Improving triggers in deep convective parameterizations using machine learning



Zhang, Tao — Brookhaven National Laboratory
Lin, Wuyin — Brookhaven National Laboratory

Area of research:

General Circulation and Single Column Models/Parameterizations

Journal Reference:

Zhang T, W Lin, A Vogelmann, M Zhang, S Xie, Y Qin, and J Golaz. 2021. "Improving Convection Trigger Functions in Deep Convective Parameterization Schemes Using Machine Learning." Journal of Advances in Modeling Earth Systems, 13(5), e2020MS002365, 10.1029/2020MS002365.


General circulation models (GCMs) often rain too frequently and at reduced intensity compared to observations. These deficiencies are conspicuously manifested in simulating the diurnal cycle of precipitation. These problems are known to be closely related to the convection trigger function, which is a set of conditions used to determine whether convection will be activated at a given time in the GCM convective parameterization.
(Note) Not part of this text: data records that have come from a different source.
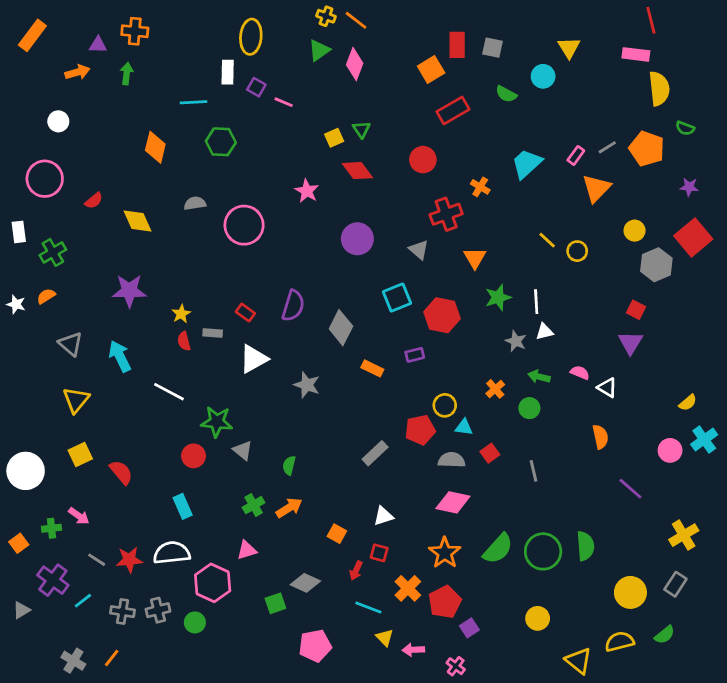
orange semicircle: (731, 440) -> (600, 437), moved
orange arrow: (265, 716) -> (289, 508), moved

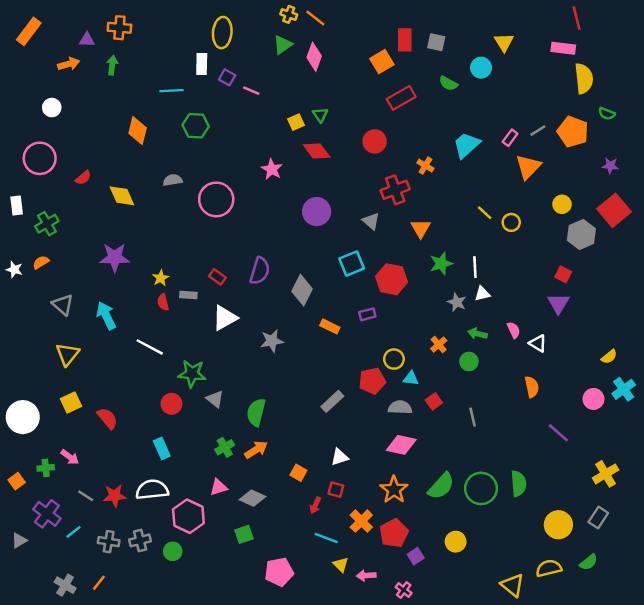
pink semicircle: (580, 373) -> (514, 330), turned 42
gray star: (307, 385) -> (272, 341), turned -30
green semicircle: (289, 465) -> (256, 412), size x1.6
gray diamond: (305, 583) -> (252, 498), moved
yellow circle: (538, 618) -> (456, 542), moved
Traditional triggers suffer from large uncertainties and are ad hoc because the mechanism of deep convection occurrence is not fully understood. We use a machine learning (ML) model to construct a novel convection trigger function trained on the long-term data from the ARM user facility and assess its dependencies and efficacy.  
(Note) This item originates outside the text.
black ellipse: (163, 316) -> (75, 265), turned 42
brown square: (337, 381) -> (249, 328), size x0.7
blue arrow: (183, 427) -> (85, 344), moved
The ML convective trigger function greatly outperforms four convective available potential energy (CAPE)-based triggers at the Southern Great Plains (SGP) site in the central U.S., and the Manacapuru (MAO) site in the Amazon basin. A series of augmented rules are derived from the ML trigger to obtain explicit knowledge from the black-box ML trigger functions – these rules could be used to improve existing traditional CAPE-based triggers.
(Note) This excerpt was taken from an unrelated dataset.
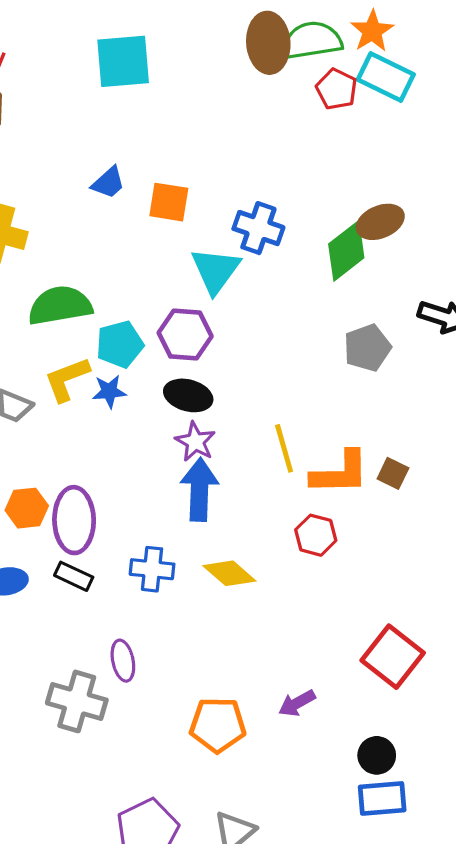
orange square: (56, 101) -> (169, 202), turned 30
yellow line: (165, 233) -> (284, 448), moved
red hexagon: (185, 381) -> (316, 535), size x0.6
In this study, we implemented a novel deep convection trigger function using the XGBoost method, which is a state-of-the-art ML classification model. Data used for training the ML trigger functions are from the variationally constrained ARM forcing data set (VARANAL) and are evaluated from its SGP and MAO sites. Eleven boreal summer seasons (June, July, August) from 1999 to 2009 are used for SGP, and two years of data are used for MAO from 2014 to 2015 that cover the Green Ocean Amazon (GoAmazon2014/15) field campaign. The ML models are evaluated after separately training for the two sites, as well as a joint training that combines the data from both sites. The training data set contains a number of large-scale predictors: surface heat fluxes, surface temperature and relative humidity, CAPE, lifting condensation level, and convective inhibition—as well as the vertical profiles of temperature, specific humidity, wind shear, and advective tendencies. The performance of the ML trigger is compared with four convective trigger functions commonly used in GCMs: CAPE, undilute CAPE, dilute dynamic CAPE (dCAPE), and undilute dCAPE. The ML trigger substantially outperforms the four CAPE-based triggers in terms of the F1 score metric, widely used to estimate the performance of ML methods. The site-specific ML trigger functions can achieve, respectively, 91% and 93% F1 scores at SGP and MAO. The unified trigger also has a 91% F1 score with virtually no degradation from the site-specific training, suggesting the potential of a global ML trigger function. The ML trigger alleviates a GCM deficiency regarding the overprediction of convection occurrence, offering a promising improvement to the simulation of the diurnal cycle of precipitation. Further, to overcome the black-box issue of the ML methods, insights derived from the ML model are discussed that may be leveraged to improve traditional CAPE-based triggers.